Over the next twenty-three months, CUNA and Walsvick went back and forth with several rounds of denials and administrative appeals regarding his LTD claim. During the process, CUNA’s ERISA Committee supplemented Walsvick’s evidence with reports from two cardiologists, Drs. Paul Minton and Irvin Goldenberg, and a medical consultant, John Hewitt & Associates (“Hewitt”). Near the end of the process, Walsvick, through his counsel, attempted to clarify his claim as follows: “Mr. Walsvick has not made a claim that he is disabled by stress. His claim relates to his cardiac condition and resulting impairment.”

Ultimately, on August 28, 2003. CUNA’s ERISA Appeals Review Committee issued the final administrative decision, denying Walsvick’s claim. The denial rested primarily on the opinions of Drs. Min-ton and Goldenberg. For his part, Dr. Minton issued three reports during the process: the first favoring a denial of benefits, the second favoring a grant of benefits, and the third a bit in between. Among other items in his final report, Dr. Minton wrote: ‘Whether Mr. Walsvick will experience significant, disabling work stress on returning to his usual position as an underwriter [is] not a cardiac issue.” Given Walsvick’s clarification (quoted above) that his claim related to his cardiac condition, Dr. Minton’s ultimate opinion, although muted, did lend support to the denial.

Dr. Goldenberg’s opinion, on the other hand, provided strong support for the denial. Dr. Goldenberg did not mince words: “I see no reason why he cannot return to work. I am not convinced at all that the stress of work is any greater than the stress he relays in regards to his present family situation that he faces daily because he is not working. Also his financial problems and stress would be less if he were working. In the total scope of things there is no convincing evidence that long-term occupational stress would be a significant risk factor for progression of cardiac disease in this patient. Personally I think it would be good for this patient to go back to work, it is likely to help his self-esteem, his family situation, his financial situation and his overall quality of life. Clearly in my opinion, he has no contraindications to return to work from a cardiac standpoint.”

Having exhausted his administrative remedies, Walsvick sued CUNA in state court, seeking damages under the Employee Retirement Income Security Act (“ERISA”) and alleging, under Wisconsin law, breach of contract and breach of the duty of implied good faith and fair dealing.
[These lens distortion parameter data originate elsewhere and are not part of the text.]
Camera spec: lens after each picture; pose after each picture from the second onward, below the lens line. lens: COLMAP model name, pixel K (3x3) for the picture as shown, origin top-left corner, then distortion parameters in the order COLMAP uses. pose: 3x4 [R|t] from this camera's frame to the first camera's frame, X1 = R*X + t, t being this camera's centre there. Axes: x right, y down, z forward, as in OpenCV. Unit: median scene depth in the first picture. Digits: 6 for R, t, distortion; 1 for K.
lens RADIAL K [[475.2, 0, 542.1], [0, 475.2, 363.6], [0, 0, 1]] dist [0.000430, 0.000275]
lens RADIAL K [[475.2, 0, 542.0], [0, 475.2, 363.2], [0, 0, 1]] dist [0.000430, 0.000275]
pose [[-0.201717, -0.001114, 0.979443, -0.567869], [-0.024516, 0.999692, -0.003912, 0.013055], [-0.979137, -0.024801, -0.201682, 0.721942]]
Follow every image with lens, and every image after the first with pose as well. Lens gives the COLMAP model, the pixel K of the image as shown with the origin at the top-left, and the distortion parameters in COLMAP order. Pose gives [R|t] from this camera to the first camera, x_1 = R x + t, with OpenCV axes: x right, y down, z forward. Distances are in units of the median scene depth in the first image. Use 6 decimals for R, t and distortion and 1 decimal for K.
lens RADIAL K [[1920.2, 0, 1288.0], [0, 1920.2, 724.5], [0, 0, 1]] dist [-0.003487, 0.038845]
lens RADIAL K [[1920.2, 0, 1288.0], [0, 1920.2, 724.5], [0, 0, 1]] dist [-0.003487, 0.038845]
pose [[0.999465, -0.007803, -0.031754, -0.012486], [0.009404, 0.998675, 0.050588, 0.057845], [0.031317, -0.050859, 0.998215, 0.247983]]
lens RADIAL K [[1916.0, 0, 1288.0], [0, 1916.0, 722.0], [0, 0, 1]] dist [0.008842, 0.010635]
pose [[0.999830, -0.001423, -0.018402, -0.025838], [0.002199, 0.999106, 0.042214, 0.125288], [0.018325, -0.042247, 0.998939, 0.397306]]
CUNA removed the action to federal court based upon federal question jurisdiction. CUNA later moved for summary judgment. While Walsvick did not file a cross-motion for summary judgment, his response to CUNA’s motion requested that the district court enter judgment in his favor as a matter of law. The district court granted summary judgment for CUNA, concluding that the denial of benefits could not be reversed under the governing arbitrary-and-capricious standard and that ERISA preempted the state law claims. Walsvick appeals, requesting that *890 we remand the case with instructions for the district court to enter judgment in his favor.

II.

On appeal, Walsviek attacks the district court’s denial-of-benefits and preemption rulings. We turn to each issue in that order. Our review of the district court’s summary judgment decision is de novo. See Tegtmeier v. Midwest Operating Eng’rs Pension Trust Fund, 390 F.3d 1040, 1045 (7th Cir.2004). Summary judgment is appropriate when “the pleadings, depositions, answers to interrogatories, and admissions on file, together with the affidavits, if any, show that there is no genuine issue as to any material fact and that the moving party is entitled to a judgment as a matter of law.” Fed. R.Civ.P. 56(c).

A.

Walsviek first challenges CUNA’s denial of LTD benefits under ERISA. See 29 U.S.C. § 1132(a)(1)(B). When, as here, the terms of an employee benefit plan clearly give the plan administrator broad discretion to deny claims, our review of the denial is limited to the arbitrary-and-capricious standard. See Diaz v.